▶ Task details:
Take the listing below and print exactly the lines starting at the line containing "Minimum value, INT16: -32800 -> none" and ending at the line containing "Maximum value, UINT16: 65500 -> 32706", both ends included, and no others.

▶ Dataset extract:
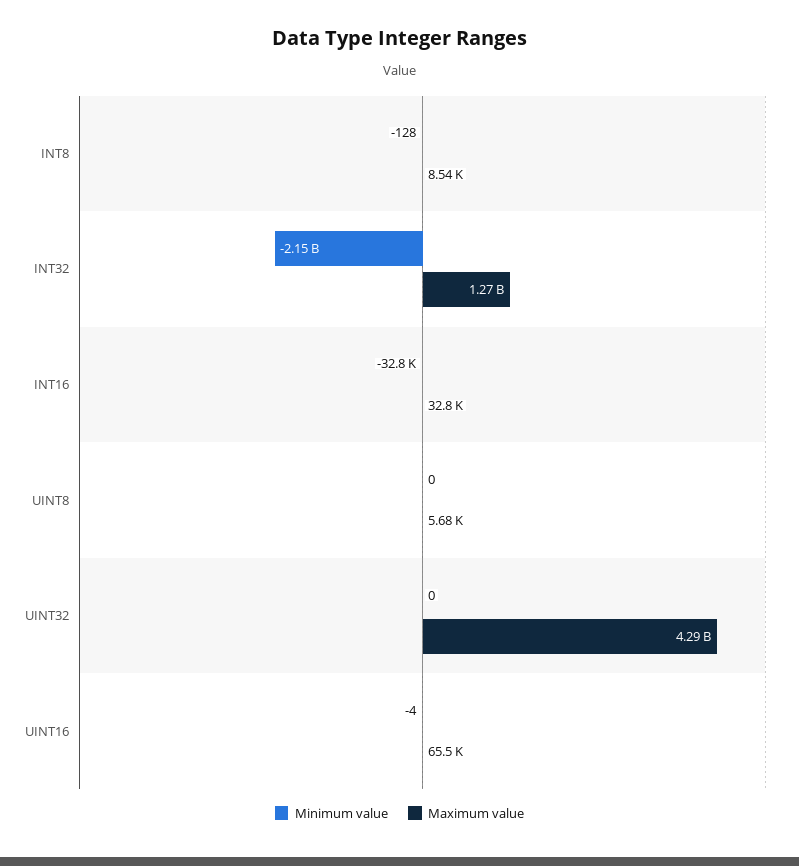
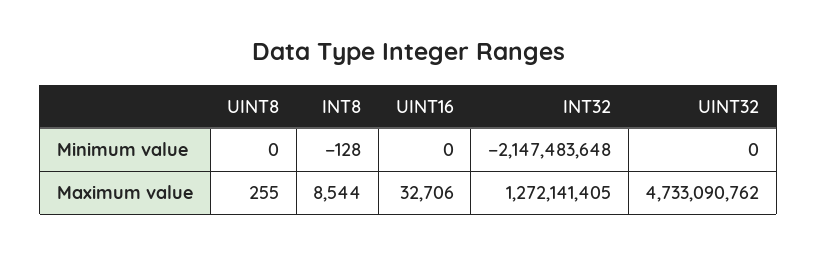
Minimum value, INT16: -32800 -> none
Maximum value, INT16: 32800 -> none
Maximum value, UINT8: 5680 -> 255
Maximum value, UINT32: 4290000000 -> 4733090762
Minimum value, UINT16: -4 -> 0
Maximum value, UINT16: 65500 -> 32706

---

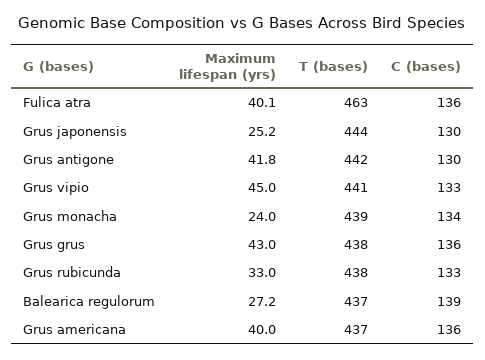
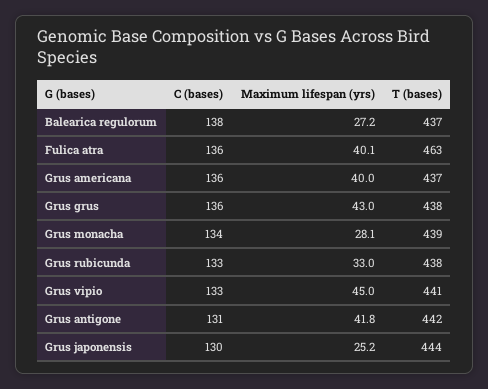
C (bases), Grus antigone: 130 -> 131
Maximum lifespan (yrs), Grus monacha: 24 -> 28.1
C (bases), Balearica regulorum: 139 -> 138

▶ Response to the task:
Minimum value, INT16: -32800 -> none
Maximum value, INT16: 32800 -> none
Maximum value, UINT8: 5680 -> 255
Maximum value, UINT32: 4290000000 -> 4733090762
Minimum value, UINT16: -4 -> 0
Maximum value, UINT16: 65500 -> 32706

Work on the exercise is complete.